Precedent documents are a core risk management tool, but only when maintained and used correctly. When practitioners copy documents from old files instead of using clean templates, or when precedent letters fall out of date, errors follow. The LPLC continues to see claims arising from these mistakes across conveyancing, leasing, family law and estate planning matters.

Most precedent errors do not result from incompetence. They arise from predictable system failures: time pressure, staff turnover and the absence of a reliable workflow step that prevents a copied document from being used in place of a clean template.

The LPLC has seen four recurring patterns.

Copied documents with residual details from the old matter.

In one claim, a practitioner preparing a financial agreement under the Family Law Act 1975 (Cth) (FLA) copied a document from a previous file. The practitioner failed to replace the party names in several places, including the solicitor's certificate. When the ex-wife later challenged the agreement's validity, the naming errors gave her a ground to do so. The matter settled with a payment to the ex-wife that the client should never have had to make.

Staff using modified documents instead of the firm's master template.

Some practitioners and support staff generate a document from the firm's practice management system, then save that populated version as their personal starting point for future matters. That working copy loses the optional clauses, variables and any ongoing updates contained in the master template.

Outdated precedent letters that no longer reflect current advice.

In another claim, a practitioner acting for purchasers assumed the firm's precedent letter advised clients to check-measure property boundaries. It did not. The clients discovered five years after settlement that part of their house extended beyond the property boundary onto a road reserve. A comparison of the property shape shown on the real estate agent's listing with the shape shown on the title plan would have revealed the discrepancy before settlement.

Staff not using precedents correctly so inappropriate clauses are left in or needed clauses are removed.

Having a good precedent is only the first step as those using them need to understand how to use and amend the precedent templates correctly so that the right clauses are used. In some cases two opposing conditions were left in the document making the intent unclear.

Generate every document from the firm's master template, not from a previous matter file. If the firm uses document assembly or automation software, require all staff to use it rather than copying old documents.
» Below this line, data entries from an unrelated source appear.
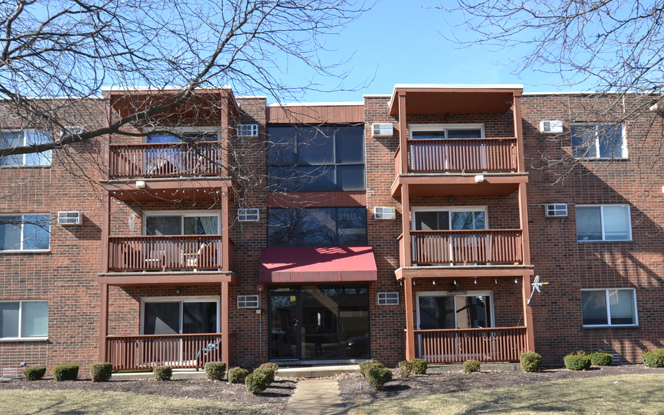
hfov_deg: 69.6
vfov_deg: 46.0
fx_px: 477
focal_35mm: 26
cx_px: 339
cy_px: 287
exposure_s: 1/160
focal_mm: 11.5
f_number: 6.3
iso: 100
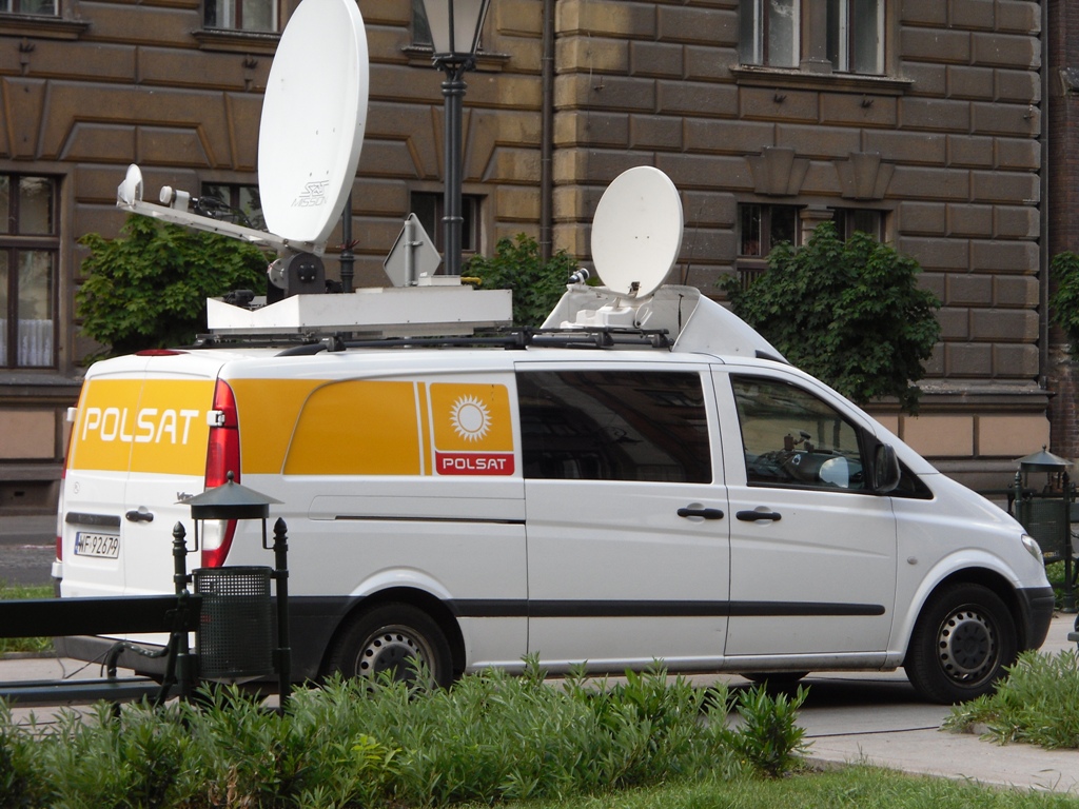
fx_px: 3678
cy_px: 404
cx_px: 540
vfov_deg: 12.6
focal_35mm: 118
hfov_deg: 16.7
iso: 100
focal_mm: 21.06
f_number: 5.8
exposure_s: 1/90
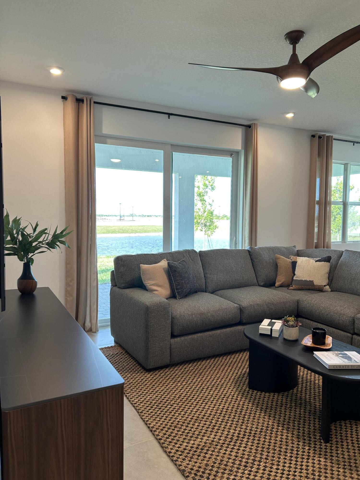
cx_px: 180
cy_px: 240
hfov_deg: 53.1
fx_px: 361
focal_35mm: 26
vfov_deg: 67.3
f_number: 1.5
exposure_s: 1/120
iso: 40
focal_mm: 5.7
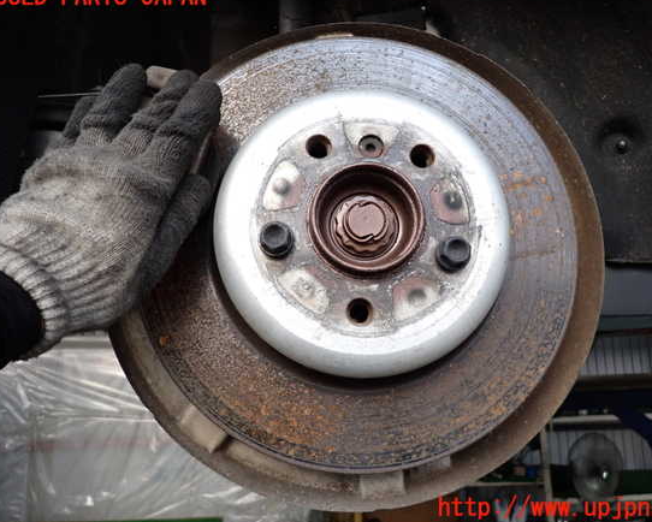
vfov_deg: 53.2
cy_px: 253
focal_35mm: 27
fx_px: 521
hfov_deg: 64.0
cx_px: 349
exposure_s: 1/125
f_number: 2
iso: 320
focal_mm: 4.5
The following steps address the four main failure points: document generation, supervision and precedent currency.

At file opening

  • Generate every document from the firm's master template, not from a previous matter file. If the firm uses document assembly or automation software, require all staff to use it rather than copying old documents.
  • Add a file-opening checklist item in the practice management system that asks: "Has this document been generated from the current master template?" Make this a mandatory field before the document can be saved to the file.

Before sending final document to the client or the other side

  • Proofread every document against the current matter's details, checking party names, dates, property descriptions and any optional clauses selected. Do not assume a document is correct because it was generated from the right template.
  • Road-test critical clauses by working through a practical scenario. For example, apply the formula in a costs-adjustment clause to a realistic set of figures to confirm it produces the intended result.
  • Send the document to the client in draft and allow at least two business days for the client to read it and raise questions before execution.

At defined review intervals

  • Diarise a six-monthly precedent review by creating a recurring task in the practice management system. At each review, check that every master template reflects current legislation, case law and the firm's current practice.
  • Audit five files at random each quarter to confirm staff are generating documents from master templates, not from previous matter files. Record the audit outcome and any corrective steps taken.
  • Schedule training for staff on how to use the master precedent templates.
  • Seek feedback from staff on what hurdles they face in using the master precedent templates and where possible action improvements.

For precedent letters specifically

  • Read the firm's current precedent letters in full at the next scheduled review and confirm every letter includes the advice practitioners believe it contains.

Precedent review checklist

Use the following checklist at each six-monthly review or when any relevant legislation changes, whichever is earlier.

  • All master templates are stored in a single, access-controlled location.
  • Each template contains blank variables and all optional clauses, clearly marked.
  • No populated documents from previous matters are saved in the template folder.
  • Each template reflects current legislation and case law.
  • Precedent letters include all advice the firm expects them to contain.
  • Staff have been trained on the current version of each template they use.
  • The date of the last review is recorded on each template.

Practitioners who build these steps into their workflow protect their clients, maintain defensible files, and avoid the cost and disruption of claims that better systems would have prevented.